A new wave of terror begins when ten schoolgirls suddenly leap from the terrace of their school in unison. Several other girls behave violently and erratically, attacking strangers, vandalizing property, and setting vehicles on fire. The bizarre incidents are revealed to be the result of mass hypnosis orchestrated by Rajnath, the younger brother of black magician Pratap. Unlike his imprisoned sibling, Rajnath is free and seeks to establish his own power by manipulating children and sowing chaos in society.
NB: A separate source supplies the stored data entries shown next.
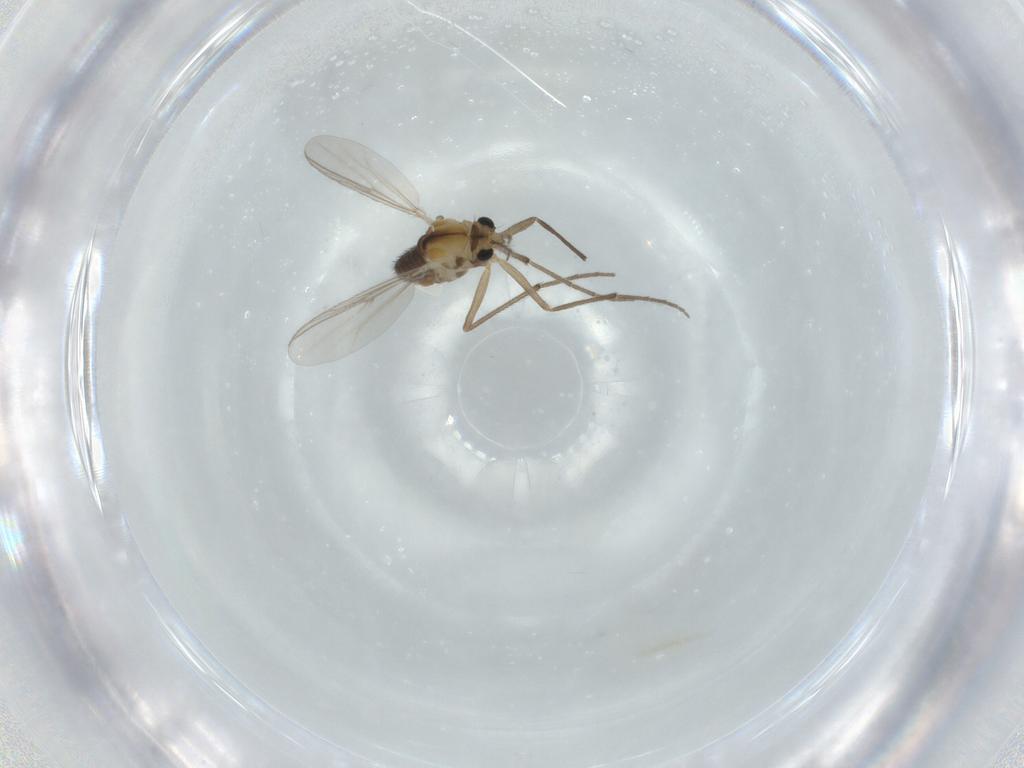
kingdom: Animalia
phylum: Arthropoda
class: Insecta
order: Diptera
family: Chironomidae
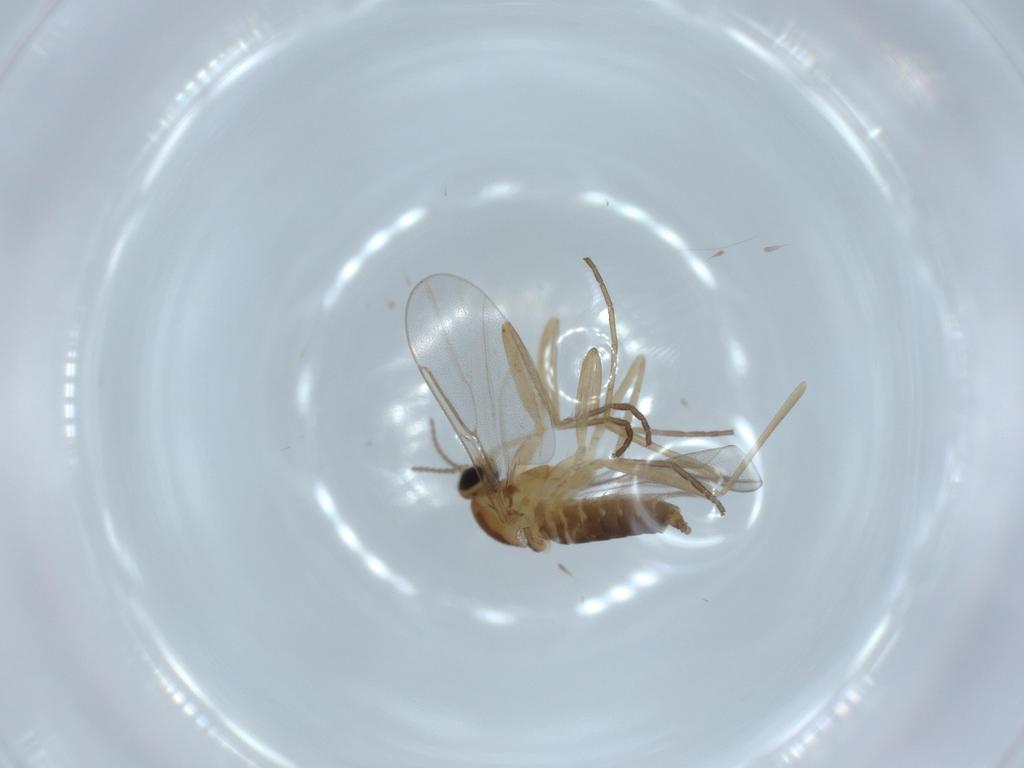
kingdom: Animalia
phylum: Arthropoda
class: Insecta
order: Diptera
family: Cecidomyiidae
Atharva is drawn back into conflict when he realizes that Rajnath's hypnosis has spread widely and that Aarya remains vulnerable. Rajnath's actions are tied to his obsession with reaching Pratap, who has been silenced and imprisoned with his tongue torn off, preventing him from chanting spells. Rajnath hopes to surpass his brother's dark legacy, but Atharva intervenes.
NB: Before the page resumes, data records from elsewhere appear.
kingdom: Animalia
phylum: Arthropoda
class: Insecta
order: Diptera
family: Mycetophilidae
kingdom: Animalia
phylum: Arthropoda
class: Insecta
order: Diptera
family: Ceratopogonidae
Atharva goes to the school where Rajnath has kept the girls under his control. He promises Rajnath that he will take him to his brother if he frees Aarya from the enchantment. Atharva, who has nothing to lose, is not scared of Rajnath's powers. Rajnath has to agree to Atharva's condition. Rajnath, Atharva and all the girls go to Atharva's farmhouse in 2 school buses.

In the climax, Rajnath understands that Aarya is still in enchantment due to a Rs.10 debt that Atharva has on Pratap. Atharva repays the money and Aarya gets freed from the enchantment. Rajnath finds out that Pratap's tongue is severed. Rajnath threatens to take Aarya with him and torture her. Atharva plays loud speakers so that no girl can hear Rajnath. Atharva incapacitates Rajnath and then tears off his tongue with a pair of pliers (as he did with Pratap), stripping him of the very power that enabled his hypnotic control.

The film closes on a somber note, with Atharva victorious and keeping Pratap and Rajnath both in his captivity to make them suffer without the mercy of death as long as he lives but deeply scarred by years of torment.

== Cast ==
- Janki Bodiwala as Aarya
- Hitu Kanodia as Atharva
- Hiten Kumar in a dual role:
  - as Pratap
  - Rajnath, brother of Pratap
- Monal Gajjar as Rashmika, girl school school principal
- Vishwa Rawal as Vidya
- Hency Bapat
- Chetan Daiya
- Prem Gadhavi

== Production ==
The film was shot at various locations in Ahmedabad, Gujarat.

==Release ==
=== Theatrical ===
The release date of the film was announced on 4 June 2025. It was theatrically released on 27 August 2025, including a Hindi-dubbed version.

=== Home media ===
The film began streaming on Netflix from 22 October 2025 in Gujarati and Hindi languages.

== Reception ==

=== Critical response ===
Vash Level 2 received mixed-to-positive reviews from critics.

India Today gave the film 3 out of 5 stars, describing it as "raw, chaotic and unsettling." The review highlighted the film's ambition in scale and bold visual horror, while noting that the second half falters with pacing issues and a rushed climax. Rahul Desai of The Hollywood Reporter wrote "The film-making in Vash Level 2 is slick without being distracting. It’s not the Bollywood genre slickness that tends to overproduce every scene."

Mayur Sanap of Rediff rated the film 2.5 stars out of 5 and wrote "Amidst the films that mistake great length for epic stature, Vash Level 2 keeps the pace well under two hours. And even though it doesn't deliver an absolute knock-out experience we would expect from a horror sequel, it has got enough zing to keep the franchise hurtling forward." Scroll.in described the film as "effective" for its shocks and nightmarish visuals, particularly in the first hour. However, the review also stated that the film delivered "diminishing returns," pointing out issues with the screenplay and narrative depth.